Дядя Мартин, или «профессор», как называл меня Иван, стал для обоих ребят чем-то вроде советника по проблемам морали. Не было на свете такого вопроса, который бы мы с Иваном не обсуждали. Во время этих дискуссий Божко стоял возле нас, чуть склонив голову, и своими смеющимися глазами следил за нашей беседой, И хотя он утверждал, что не понимает ни слова, это не всегда соответствовало действительности.
Мне запомнился один из вечеров в датском блоке. Мы только что получили посылки и чувствовали себя богачами. И тогда датчане из оружейной команды решили хоть раз как следует накормить Ивана, Божко и других наших ребят. Поэтому вечером в воскресенье мы пригласили их на ужин. Они пришли задолго до назначенного часа, умытые и приодетые, и даже Божко постарался привести себя в порядок по случаю этого торжества. Ребята сами «организовали» хлеб, что было для них отнюдь не самым сложным делом. И вот они принялись за еду: копчёное сало, сыр, мармелад, овсяная каша; а на десерт каждый получил по банке сардин, которые, не моргнув глазом, они тут же опустошили. Я до сих пор помню, как они сидели сытые, довольные, впервые за несколько лет отведав хоть сколько-нибудь цивилизованной пищи. Они сидели и дымили «настоящими» датскими сигаретами, сияя от удовольствия, ибо для них это был самый счастливый день с тех пор, как представители расы господ превратили их в рабов. Они чувствовали, что их окружают друзья, которые были им так нужны.
На другой день все ребята в лагере знали, что Иван и Божко были «на вечере» у датчан в 13-м блоке. И они стали героями дня.
Постепенно они взрослели. В лагере люди мужали и старились быстрее, чем на воле. Наши капо уже не могли оберегать детей от всяких невзгод, как раньше. Рамзес потребовал, чтобы все работали. Иван отнёсся к этому спокойно, хоть и без особой радости. У него был трезвый ум, и он понимал, что иначе быть не может, Божко же, напротив, стал молчаливым и замкнутым. Новый капо отделения, в котором он работал, понимал его гораздо хуже, чем старый. Божко всё это очень переживал, и к тому же он заболел. Из-за отсутствия жиров, которых он был лишён в течение целого года, у него началось заболевание глаз, и несколько дней он почти ничего не видел.

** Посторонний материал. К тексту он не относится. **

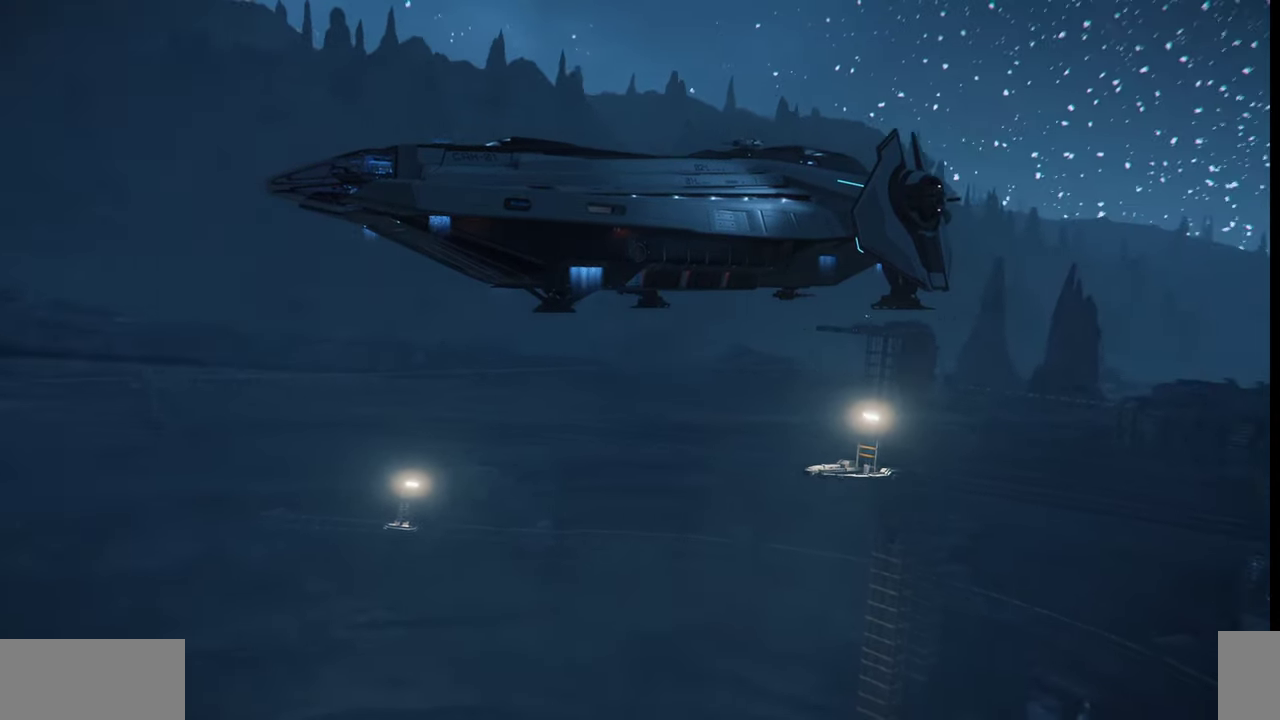
{"keys": ["z"], "mouse": [], "events": [[167, "z", "down"]]}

Как и большинство русских, Божко не желал идти в ревир. Он знал, что ожидает там всякого русского, Я просто умолял его, чтобы он сходил к врачу. Но Божко только пожимал плечами, сплёвывал сквозь зубы и говорил:
– К чёртовой матери, дядя Мартин.
Однажды мне пришлось работать в паяльной мастерской, где у Божко тоже были друзья. Проходя мимо меня, мальчик споткнулся о винтовочный ствол, который лежал на полу, и упал. Мы помогли ему подняться. Впервые я увидел, как Божко плачет. Он обнял меня за шею, прижал своё грязное, залитое слезами лицо к моему лицу и сказал, всхлипывая:
– К чёртовой матери, дядя Мартин, но я тебя люблю.

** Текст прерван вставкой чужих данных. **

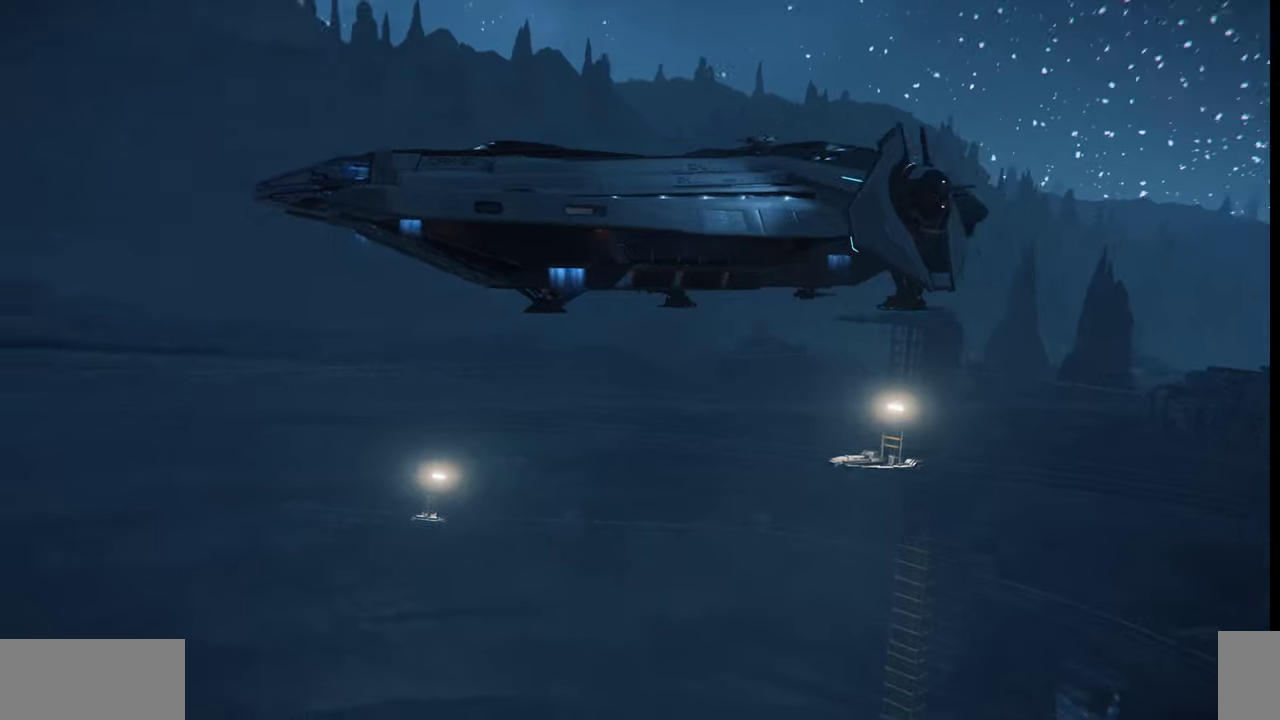
{"keys": ["z"], "mouse": [], "events": []}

Я всё настойчивей уговаривал его пойти к врачу, выдумывал всякие небылицы о докторах и ревире. Я сказал ему, что теперь врачи обращаются с русскими гораздо лучше, чем раньше, обещал ему подкупить кого-нибудь из врачей, но он так и не захотел идти в ревир. Тогда мы достали печёночного жира и немного масла, и с глазами у него стало получше. Он снова мог ориентироваться, но его обычный задор к нему так и не вернулся.

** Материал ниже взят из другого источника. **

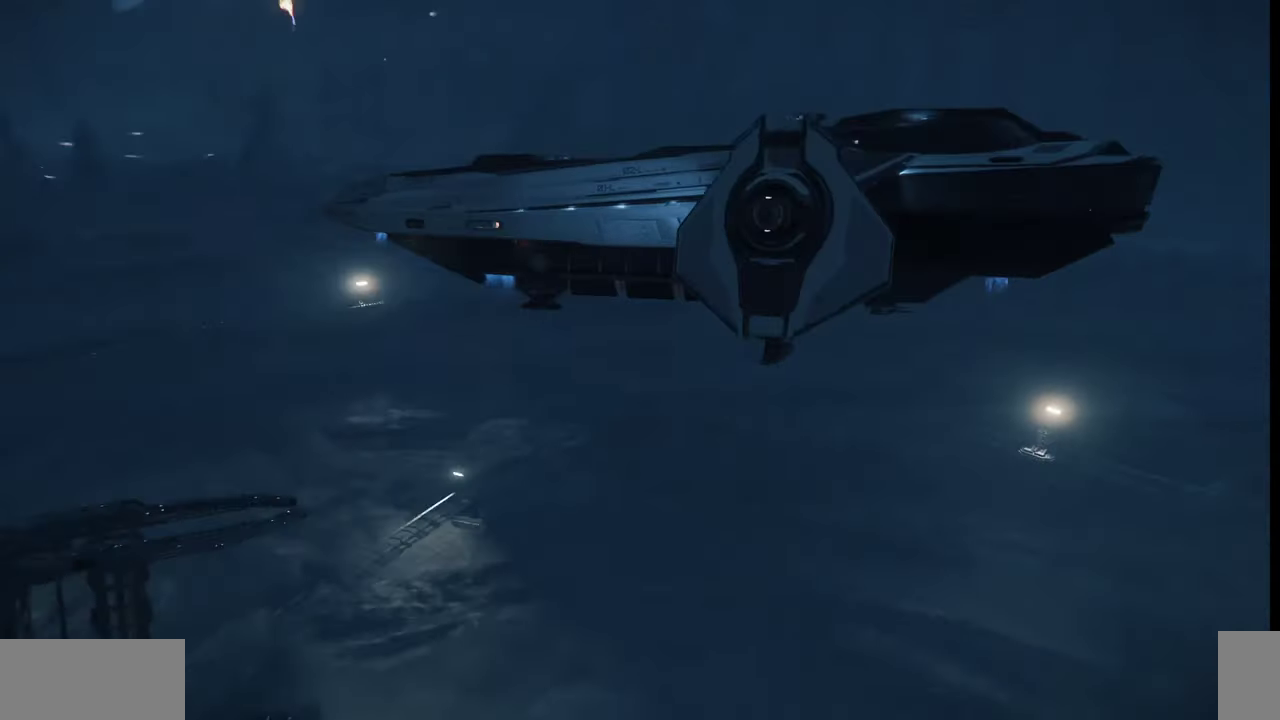
{"keys": [], "mouse": [], "events": [[300, "z", "up"]]}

Летом 1944 года, когда лагерь был уже переполнен, неожиданно пришёл приказ, чтобы всех детей моложе восемнадцати лет отчислить из оружейной команды. Наши «проминенты», многоопытные «подследственные» заключённые, почуяли недоброе. Им удалось вернуть в команду Антека и ещё одного русского мальчика, по имени Михаил. Однако с Иваном и Божко нам пришлось расстаться. Оба пария очень горевали; они не знали, что их ожидает, но и у них были самые мрачные предчувствия. Их поместили в специальный блок, изолировав от всего остального лагеря. Теперь они были лишены «организационных» возможностей, отрезаны от рабочих команд и своих прежних друзей. Им пришлось перейти на «нормальные» лагерные рационы, что было особенно пагубно для здоровья ребят в их возрасте.